He never judged or excommunicated anybody; to him love was a virtue that can develop through practice similar to the learning process in school. He was humble; anybody who wanted could meet him but at the same time he guarded himself and used to say “love everyone but keep yourself distant.” (4) 

 

Perhaps we could add to this observation that he never excommunicated anybody for long, although there was the famous incident when Father Matta al-Miskin was briefly excommunicated as punishment for being stubborn and refusing to obey Kyrillos’s requests.

Hierarchy

The incident with Matta al-Miskin is informative as it shows us that, when challenged, Kyrillos was no pushover but did know to wield power. In 1962 he had the journal Misr closed after it waged a campaign against what it considered his lack of reform measures, and in 1965 he asked Nasser to issue a presidential decree that transferred some of the powers of the lay council to the Patriarch. (5)

Before becoming a patriarch, he already had shown sublime skills of putting members of the hierarchy in their place. While still a young monk he derived the authority for his audacity from the fact that he lived the solitary life of a hermit. Having been ordained as the monk Mina in the Monastery of Baramous in 1927, a mere five years later he requested permission to withdraw into the desert. Although permission was not denied, the idea met with great resistance from more senior monks who were aware of the dangers and pitfalls of the solitary lifestyle. Kyrillos managed to deflate their objections and went off into the desert. In fact, most of his monastic career he lived outside the Monastery of Baramous.

Perhaps it was his withdrawal to the desert that kept him unaware of problems brewing inside the monastery. In 1936, returning for the Easter celebrations, he ran into a committee of officials who had been called by the abbot to expel seven monks from the monastery. In retrospect, this event proved formative in Kyrillos’s career, as it was the beginning of his “public” career as a solitary that eventually led him to move into the mill on the Muqattam hills just outside Cairo. Affronted by the idea of expelling seven monks during the holy time of Easter, Kyrillos moved from the desert to Old Cairo where he set up a residence with the seven monks. Both the bishop in charge of the monastery and the patriarch summoned him to explain himself. The relatively young monk (34 years old) had no problem rebuking these high-powered figures. When he pointed at the bishop’s luxurious robes and living quarters (6) and reminded Patriarch Yu’annis XIX of the fact that expelling the monks had been against monastic law, the prelates had no response.

Although Kyrillos respected the church hierarchy, he was a master in circumventing official decisions he disagreed with–without breaking the rules. For example, in 1944 the Patriarch appointed him abbot of the remote Monastery of St. Samuel, allegedly to move the unruly monk far from Cairo. A few weeks into his new position, Kyrillos passed the daily duties into the hands of a prior and returned to Cairo to be in charge of the Christian student hostel.

### What this exercise asks
1. Reproduce the passage on Kyrillos between "The incident with" and "the Patriarch. (5)", inclusive, substituting "soft touch" for "pushover".
2. Summarize the passage on Kyrillos in two sentences.

### Records
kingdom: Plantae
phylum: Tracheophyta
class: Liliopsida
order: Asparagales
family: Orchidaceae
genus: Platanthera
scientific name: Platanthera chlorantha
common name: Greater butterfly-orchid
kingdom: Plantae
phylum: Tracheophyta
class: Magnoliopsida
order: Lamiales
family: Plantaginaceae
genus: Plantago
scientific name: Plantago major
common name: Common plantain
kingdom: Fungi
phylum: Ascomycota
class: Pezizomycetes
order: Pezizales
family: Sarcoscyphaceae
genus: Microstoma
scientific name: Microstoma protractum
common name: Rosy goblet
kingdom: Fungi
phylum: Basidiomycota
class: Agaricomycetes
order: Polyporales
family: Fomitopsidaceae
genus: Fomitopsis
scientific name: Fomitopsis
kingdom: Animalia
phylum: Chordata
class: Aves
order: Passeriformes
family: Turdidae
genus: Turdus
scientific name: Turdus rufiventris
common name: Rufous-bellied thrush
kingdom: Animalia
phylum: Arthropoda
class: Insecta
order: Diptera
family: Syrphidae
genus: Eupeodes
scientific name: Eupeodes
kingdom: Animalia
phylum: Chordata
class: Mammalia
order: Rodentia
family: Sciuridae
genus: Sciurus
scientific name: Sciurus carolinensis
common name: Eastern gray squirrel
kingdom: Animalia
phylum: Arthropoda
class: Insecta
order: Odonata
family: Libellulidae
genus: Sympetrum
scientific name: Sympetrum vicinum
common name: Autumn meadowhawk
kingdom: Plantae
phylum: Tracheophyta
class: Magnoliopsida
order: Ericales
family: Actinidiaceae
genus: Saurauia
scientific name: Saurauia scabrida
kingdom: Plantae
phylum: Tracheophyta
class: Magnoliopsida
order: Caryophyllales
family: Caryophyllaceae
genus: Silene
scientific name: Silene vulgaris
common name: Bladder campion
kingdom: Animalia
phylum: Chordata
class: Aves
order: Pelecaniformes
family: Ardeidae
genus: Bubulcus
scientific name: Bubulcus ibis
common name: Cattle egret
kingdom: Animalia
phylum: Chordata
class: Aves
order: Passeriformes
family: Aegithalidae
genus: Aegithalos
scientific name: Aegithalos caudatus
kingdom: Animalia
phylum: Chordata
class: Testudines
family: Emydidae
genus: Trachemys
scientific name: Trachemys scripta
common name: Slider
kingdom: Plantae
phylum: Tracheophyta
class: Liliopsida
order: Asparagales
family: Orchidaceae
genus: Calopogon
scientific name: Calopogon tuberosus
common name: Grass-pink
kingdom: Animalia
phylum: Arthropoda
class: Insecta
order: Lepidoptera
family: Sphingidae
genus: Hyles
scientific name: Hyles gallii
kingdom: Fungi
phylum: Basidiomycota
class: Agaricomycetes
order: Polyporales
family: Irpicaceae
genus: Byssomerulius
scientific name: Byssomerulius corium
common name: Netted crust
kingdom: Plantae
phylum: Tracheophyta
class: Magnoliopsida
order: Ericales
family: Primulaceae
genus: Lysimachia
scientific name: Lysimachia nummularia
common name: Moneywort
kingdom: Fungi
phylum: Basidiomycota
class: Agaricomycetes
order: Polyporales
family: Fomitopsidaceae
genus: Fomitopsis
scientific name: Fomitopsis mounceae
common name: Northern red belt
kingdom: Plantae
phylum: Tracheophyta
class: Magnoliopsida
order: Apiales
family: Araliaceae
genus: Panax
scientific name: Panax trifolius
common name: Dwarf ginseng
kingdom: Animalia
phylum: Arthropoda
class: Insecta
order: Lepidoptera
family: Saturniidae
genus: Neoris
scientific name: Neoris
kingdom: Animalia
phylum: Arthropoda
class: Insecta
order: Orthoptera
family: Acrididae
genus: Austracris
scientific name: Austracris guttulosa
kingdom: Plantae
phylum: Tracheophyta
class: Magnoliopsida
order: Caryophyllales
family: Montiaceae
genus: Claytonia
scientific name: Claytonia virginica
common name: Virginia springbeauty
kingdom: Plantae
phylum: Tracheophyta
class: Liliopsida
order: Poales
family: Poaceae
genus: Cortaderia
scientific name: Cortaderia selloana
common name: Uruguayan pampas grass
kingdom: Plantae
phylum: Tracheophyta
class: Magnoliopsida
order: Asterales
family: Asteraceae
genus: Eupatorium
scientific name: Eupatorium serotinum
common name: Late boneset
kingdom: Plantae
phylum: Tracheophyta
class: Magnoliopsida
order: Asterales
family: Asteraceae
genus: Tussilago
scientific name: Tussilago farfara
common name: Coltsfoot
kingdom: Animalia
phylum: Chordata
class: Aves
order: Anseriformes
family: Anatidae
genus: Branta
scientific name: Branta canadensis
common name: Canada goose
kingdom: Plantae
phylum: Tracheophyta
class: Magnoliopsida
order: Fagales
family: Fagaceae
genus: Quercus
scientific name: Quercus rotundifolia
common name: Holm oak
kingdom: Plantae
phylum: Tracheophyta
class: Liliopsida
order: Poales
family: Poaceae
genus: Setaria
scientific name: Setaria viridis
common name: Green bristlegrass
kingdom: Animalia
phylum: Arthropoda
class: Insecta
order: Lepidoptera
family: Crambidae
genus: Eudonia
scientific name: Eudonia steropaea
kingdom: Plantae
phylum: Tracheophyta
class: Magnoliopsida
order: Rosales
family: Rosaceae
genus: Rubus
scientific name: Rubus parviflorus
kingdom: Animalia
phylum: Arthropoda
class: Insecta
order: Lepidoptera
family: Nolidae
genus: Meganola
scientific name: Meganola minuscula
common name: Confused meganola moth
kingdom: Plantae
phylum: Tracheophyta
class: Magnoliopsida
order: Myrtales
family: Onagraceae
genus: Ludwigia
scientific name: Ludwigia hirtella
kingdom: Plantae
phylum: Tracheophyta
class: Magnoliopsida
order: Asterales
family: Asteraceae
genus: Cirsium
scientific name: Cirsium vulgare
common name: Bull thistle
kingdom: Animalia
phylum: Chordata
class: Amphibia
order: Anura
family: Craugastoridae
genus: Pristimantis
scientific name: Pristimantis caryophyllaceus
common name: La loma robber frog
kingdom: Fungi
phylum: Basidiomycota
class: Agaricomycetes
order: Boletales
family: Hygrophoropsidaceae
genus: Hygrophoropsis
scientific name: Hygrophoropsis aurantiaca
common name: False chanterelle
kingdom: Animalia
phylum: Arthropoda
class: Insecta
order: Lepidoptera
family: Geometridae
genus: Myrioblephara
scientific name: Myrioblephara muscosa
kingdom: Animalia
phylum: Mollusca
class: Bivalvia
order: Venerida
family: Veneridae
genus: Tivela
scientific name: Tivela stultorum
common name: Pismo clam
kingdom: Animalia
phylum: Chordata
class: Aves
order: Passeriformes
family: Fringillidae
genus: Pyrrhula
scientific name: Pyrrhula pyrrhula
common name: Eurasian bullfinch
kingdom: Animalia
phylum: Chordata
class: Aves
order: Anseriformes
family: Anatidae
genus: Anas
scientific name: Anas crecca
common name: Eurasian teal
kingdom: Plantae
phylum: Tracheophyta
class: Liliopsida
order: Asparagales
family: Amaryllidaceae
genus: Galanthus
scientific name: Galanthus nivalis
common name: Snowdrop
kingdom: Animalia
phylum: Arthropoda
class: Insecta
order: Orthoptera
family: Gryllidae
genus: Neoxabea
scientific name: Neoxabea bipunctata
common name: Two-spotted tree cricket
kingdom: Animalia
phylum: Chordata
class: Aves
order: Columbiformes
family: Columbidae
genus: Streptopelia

### Solved problems
1.
The incident with Matta al-Miskin is informative as it shows us that, when challenged, Kyrillos was no soft touch but did know to wield power. In 1962 he had the journal Misr closed after it waged a campaign against what it considered his lack of reform measures, and in 1965 he asked Nasser to issue a presidential decree that transferred some of the powers of the lay council to the Patriarch. (5)

2. Kyrillos never excommunicated anybody for long, but he knew how to wield power: he had the journal Misr closed in 1962, and in 1965 he asked Nasser for a presidential decree transferring some powers of the lay council to the Patriarch. As a young monk he rebuked a bishop and Patriarch Yu'annis XIX over the expulsion of seven monks, and he later circumvented official decisions he disagreed with without breaking the rules.